Revised Universal Soil Loss Equation, Version 2 (RUSLE2) Development: Advanced science components and web-based user interface for use in conservation planning

The Revised Universal Soil Loss Equation, Version 2 (RUSLE2) is the water erosion prediction tool for use by the USDA National Resources Conservation Service (NRCS) for all conservation planning in the United States. USDA NRCS utilizes the Integrated Erosion Tool (IET) that combines RUSLE2 with USDA data sets for soil, climate, and agricultural management. The Agricultural Research Service (ARS) is the USDA’s research agency charged with the development of the RUSLE2 model. RUSLE2 is an advanced computer model that estimates rill and interrill erosion by water, combining empirical and process-based science, for use on personal computers. This research aims at improving RUSLE2 science components, including the development of a web-based user interface for RUSLE2, for use by USDA NRCS. Advanced science components will be developed to quantify rainfall and land management effects on spatial and temporal variability of dynamic soil properties in agricultural watersheds in the United States, with emphasis on the assessment of soil erodibility and the risk of soil erosion under climate change.
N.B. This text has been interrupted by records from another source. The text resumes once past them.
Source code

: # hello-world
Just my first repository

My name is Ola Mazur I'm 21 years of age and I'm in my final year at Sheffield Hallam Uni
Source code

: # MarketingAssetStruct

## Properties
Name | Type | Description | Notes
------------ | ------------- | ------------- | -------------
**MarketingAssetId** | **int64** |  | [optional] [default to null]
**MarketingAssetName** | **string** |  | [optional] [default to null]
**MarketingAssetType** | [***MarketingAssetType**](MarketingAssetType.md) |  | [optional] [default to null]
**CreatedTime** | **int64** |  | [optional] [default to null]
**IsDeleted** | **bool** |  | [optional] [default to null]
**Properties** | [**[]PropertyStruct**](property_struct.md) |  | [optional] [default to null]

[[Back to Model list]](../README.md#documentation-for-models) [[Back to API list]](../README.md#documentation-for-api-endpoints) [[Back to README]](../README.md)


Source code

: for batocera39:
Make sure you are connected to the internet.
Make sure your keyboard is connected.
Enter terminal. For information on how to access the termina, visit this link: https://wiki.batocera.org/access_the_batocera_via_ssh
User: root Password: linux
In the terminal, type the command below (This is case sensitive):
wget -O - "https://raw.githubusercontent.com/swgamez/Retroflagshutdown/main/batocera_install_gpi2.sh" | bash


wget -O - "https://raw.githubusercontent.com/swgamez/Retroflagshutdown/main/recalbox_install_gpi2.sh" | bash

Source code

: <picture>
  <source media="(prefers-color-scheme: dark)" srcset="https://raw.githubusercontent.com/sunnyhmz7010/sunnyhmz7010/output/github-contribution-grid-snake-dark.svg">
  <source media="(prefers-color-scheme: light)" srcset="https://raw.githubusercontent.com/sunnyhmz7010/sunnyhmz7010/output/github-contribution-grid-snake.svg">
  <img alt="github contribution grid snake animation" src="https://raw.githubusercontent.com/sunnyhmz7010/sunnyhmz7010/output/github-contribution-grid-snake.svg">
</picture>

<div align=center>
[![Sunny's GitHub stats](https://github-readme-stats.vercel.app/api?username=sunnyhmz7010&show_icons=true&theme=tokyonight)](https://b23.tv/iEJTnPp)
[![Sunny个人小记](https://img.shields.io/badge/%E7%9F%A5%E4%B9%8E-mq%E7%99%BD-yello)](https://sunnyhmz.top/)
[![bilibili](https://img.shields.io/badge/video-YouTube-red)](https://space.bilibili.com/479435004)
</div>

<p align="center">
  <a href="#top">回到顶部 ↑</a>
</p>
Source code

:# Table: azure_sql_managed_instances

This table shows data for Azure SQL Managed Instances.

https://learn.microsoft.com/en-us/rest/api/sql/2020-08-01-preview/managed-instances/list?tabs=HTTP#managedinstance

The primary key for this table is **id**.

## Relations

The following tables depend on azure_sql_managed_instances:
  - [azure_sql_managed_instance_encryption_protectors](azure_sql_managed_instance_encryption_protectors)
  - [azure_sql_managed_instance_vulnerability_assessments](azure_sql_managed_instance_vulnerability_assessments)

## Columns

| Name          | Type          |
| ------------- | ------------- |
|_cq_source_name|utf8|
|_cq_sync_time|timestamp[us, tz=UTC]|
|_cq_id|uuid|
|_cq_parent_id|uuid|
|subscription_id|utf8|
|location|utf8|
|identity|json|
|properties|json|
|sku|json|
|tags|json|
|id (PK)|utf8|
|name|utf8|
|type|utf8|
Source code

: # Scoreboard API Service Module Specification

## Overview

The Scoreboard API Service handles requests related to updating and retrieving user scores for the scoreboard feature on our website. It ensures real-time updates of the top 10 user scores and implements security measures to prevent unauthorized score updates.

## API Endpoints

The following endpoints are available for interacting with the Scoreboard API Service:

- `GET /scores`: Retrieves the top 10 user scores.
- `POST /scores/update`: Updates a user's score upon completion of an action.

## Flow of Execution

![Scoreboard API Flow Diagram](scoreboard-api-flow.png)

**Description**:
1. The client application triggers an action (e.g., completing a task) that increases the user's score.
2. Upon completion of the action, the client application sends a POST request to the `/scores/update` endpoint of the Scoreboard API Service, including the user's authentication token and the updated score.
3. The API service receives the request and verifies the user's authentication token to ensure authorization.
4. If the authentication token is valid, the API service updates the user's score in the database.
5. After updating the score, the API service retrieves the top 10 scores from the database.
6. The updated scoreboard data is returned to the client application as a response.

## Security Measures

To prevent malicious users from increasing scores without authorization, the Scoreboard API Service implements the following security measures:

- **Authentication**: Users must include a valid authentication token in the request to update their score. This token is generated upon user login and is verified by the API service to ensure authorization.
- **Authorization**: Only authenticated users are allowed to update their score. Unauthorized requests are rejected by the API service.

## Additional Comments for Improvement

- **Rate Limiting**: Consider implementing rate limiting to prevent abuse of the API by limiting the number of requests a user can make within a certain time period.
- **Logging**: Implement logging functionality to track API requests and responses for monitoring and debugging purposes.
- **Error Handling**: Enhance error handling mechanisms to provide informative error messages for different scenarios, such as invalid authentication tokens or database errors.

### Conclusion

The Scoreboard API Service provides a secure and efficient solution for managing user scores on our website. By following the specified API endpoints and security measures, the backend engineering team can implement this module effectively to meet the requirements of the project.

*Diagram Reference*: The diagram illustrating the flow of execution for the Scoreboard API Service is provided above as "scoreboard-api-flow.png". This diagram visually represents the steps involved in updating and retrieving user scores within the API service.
State-of-the-art technologies needed to measure, identify, and link dynamic soil erodibility to soil loss in the agricultural landscape, such as machine learning algorithms, remote sensing, and non-intrusive visualization and imaging technologies will provide advanced science components for RUSLE2. For the development of a web-based RUSLE2 modeling system, a new cloud based infrastructure is being deployed using the Amazon Web Services (AWS) platform, which will support online databases for climate, soil, and agricultural management data. A new database structure is being designed for RUSLE2, to support server based erosion calculations. AWS services will also provide web servers, spatial databases, geoprocessing capabilities, cooperative source code development and all compute and storage resources. These research findings and products will help understand how climate change and modern management practices impact soil erodibility dynamics. Improvements to RUSLE2 technology will lead to advances in determining soil loss across agricultural landscapes through improved physically based water erosion models. New web-based tools will provide best management practices for soil and water resources conservation under changing environments, contributing to sustainable agriculture and food security, while ensuring environmental health.